#### EXERCISE PASSAGE:
::::
After seven years in Seattle and a growing reputation garnered at art fairs around the globe, Mariane Ibrahim is closing her namesake gallery in the Pacific Northwest and planning a move to Chicago, where she hopes to be in operation by the end of 2019. Though a new location has not yet been secured, “I have already seen and explored spaces I quite like,” Ibrahim said of a move she has been plotting for a while. “I’m moving to Chicago to be close to galleries I respect very much,” such as Monique Meloche, Patron, and Rhona Hoffman. “It’s dynamic and I like what’s going on there.”

The move follows a formative period during which Ibrahim’s star has risen as interest in African art has intensified. With a roster of artists from the continent and beyond, she has been an active player in the globetrotting realm of art fairs, with presentations at the 1-54 Contemporary African Art Fair in London, Untitled Miami, Frieze New York, Art Dubai, and Zona Maco in Mexico City, among many more. In 2017, she won the first Presents Booth Prize at New York’s Armory Show, for a presentation of work by Zohra Opoku, an artist of German and Ghanaian descent based in Accra. At this year’s Armory Show, she will present the Haitian artist Florine Demosthene, and her booth at Frieze New York will feature Thenjiwe Niki Nkosi from South Africa.

Florine Demosthene, Between Possibility and Actuality, 2019.
::::
#### DATA SECTION:
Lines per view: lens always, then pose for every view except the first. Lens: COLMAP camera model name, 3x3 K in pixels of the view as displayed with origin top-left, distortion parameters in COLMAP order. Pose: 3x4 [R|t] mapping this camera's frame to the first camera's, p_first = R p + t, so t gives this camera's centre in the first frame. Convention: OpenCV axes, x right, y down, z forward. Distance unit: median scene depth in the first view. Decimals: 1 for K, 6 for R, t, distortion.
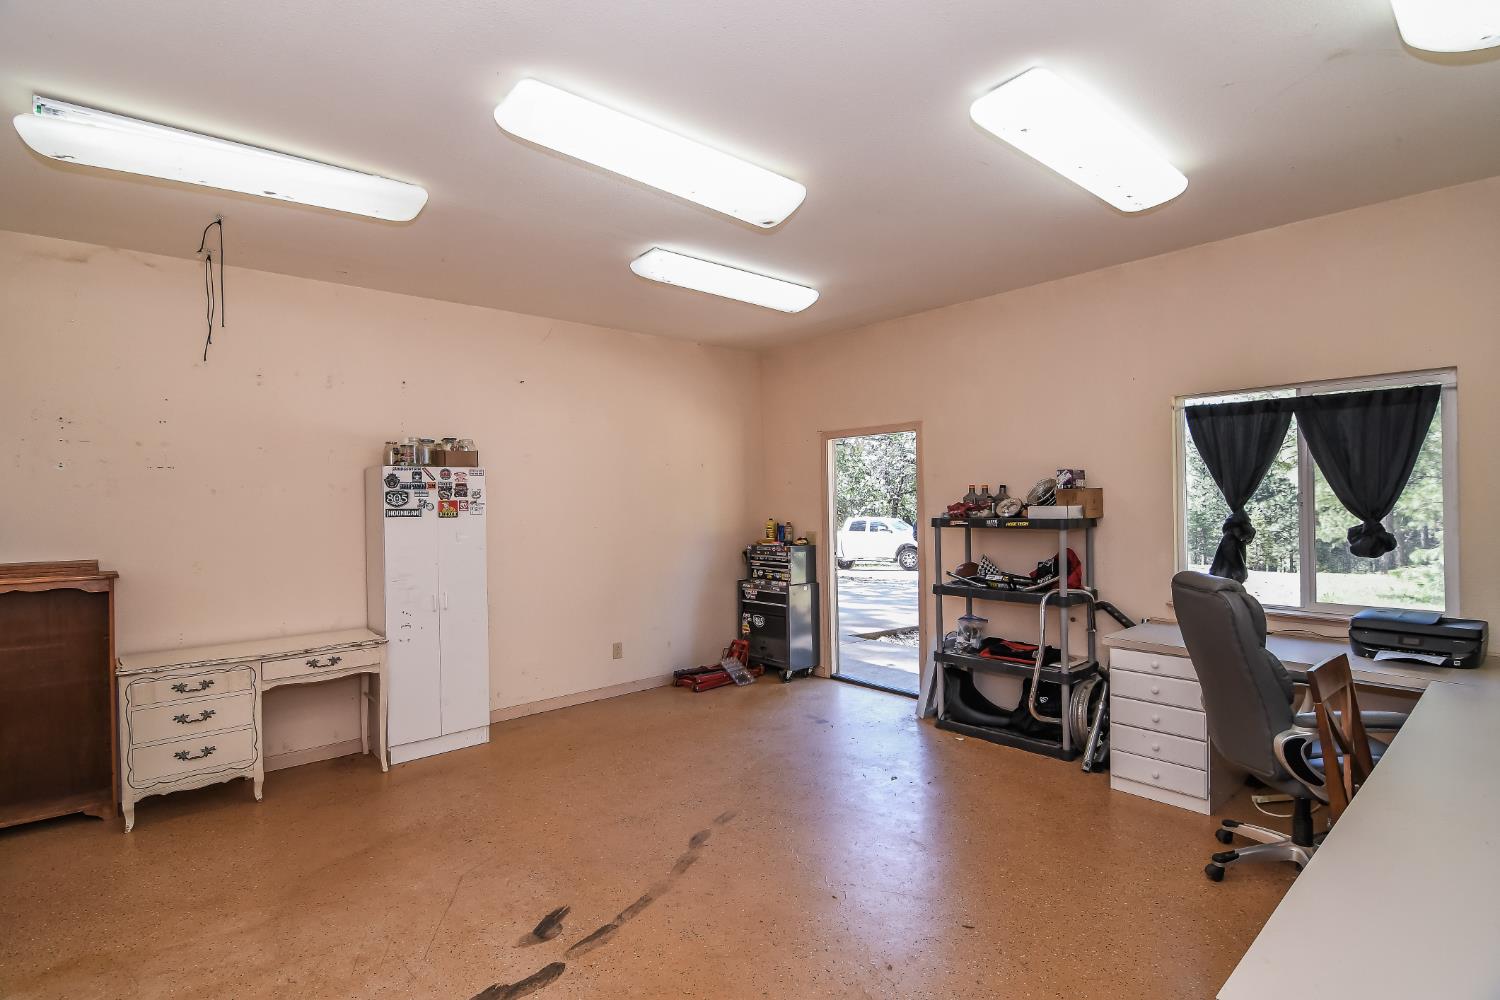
lens RADIAL K [[743.4, 0, 752.7], [0, 743.4, 504.7], [0, 0, 1]] dist [0.000366, -0.015067]
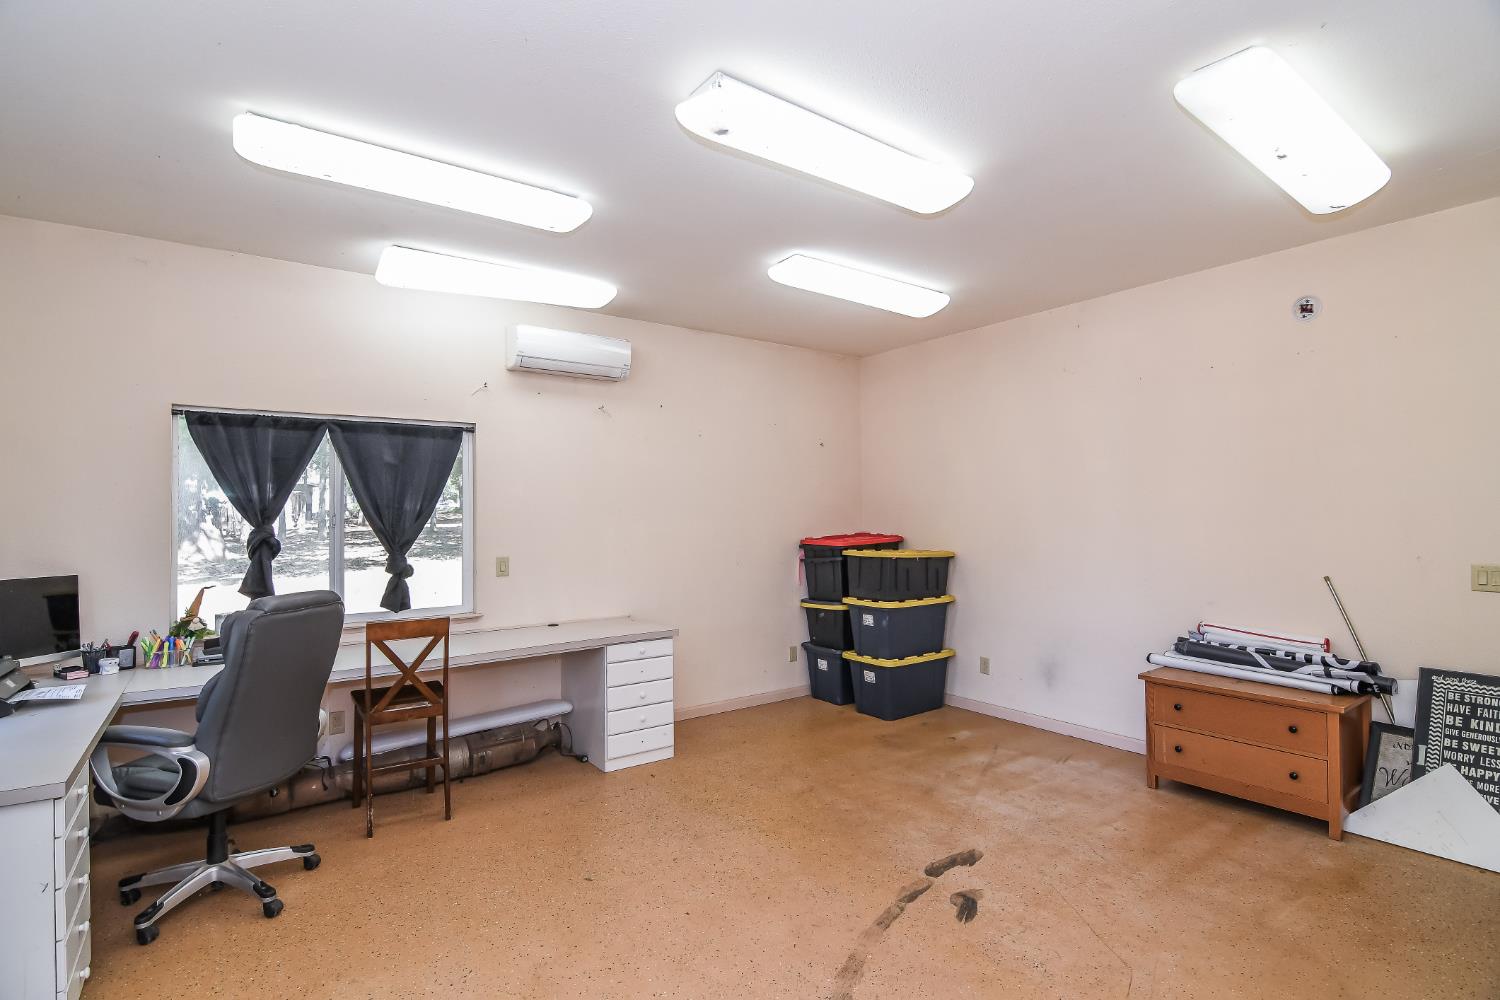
lens RADIAL K [[743.4, 0, 752.7], [0, 743.4, 504.7], [0, 0, 1]] dist [0.000366, -0.015067]
pose [[-0.995534, 0.021579, 0.091903, -0.080097], [0.021253, 0.999764, -0.004530, -0.003038], [-0.091979, -0.002557, -0.995758, 2.031793]]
::::
Copy the passage on Mariane Ibrahim's gallery move, starting with the words "The move follows" and ending after "and Actuality, 2019.", and switch "Armory Show" to "Armory Fair" throughout.

#### RESPONSE TO THIS EXERCISE:
The move follows a formative period during which Ibrahim’s star has risen as interest in African art has intensified. With a roster of artists from the continent and beyond, she has been an active player in the globetrotting realm of art fairs, with presentations at the 1-54 Contemporary African Art Fair in London, Untitled Miami, Frieze New York, Art Dubai, and Zona Maco in Mexico City, among many more. In 2017, she won the first Presents Booth Prize at New York’s Armory Fair, for a presentation of work by Zohra Opoku, an artist of German and Ghanaian descent based in Accra. At this year’s Armory Fair, she will present the Haitian artist Florine Demosthene, and her booth at Frieze New York will feature Thenjiwe Niki Nkosi from South Africa.

Florine Demosthene, Between Possibility and Actuality, 2019.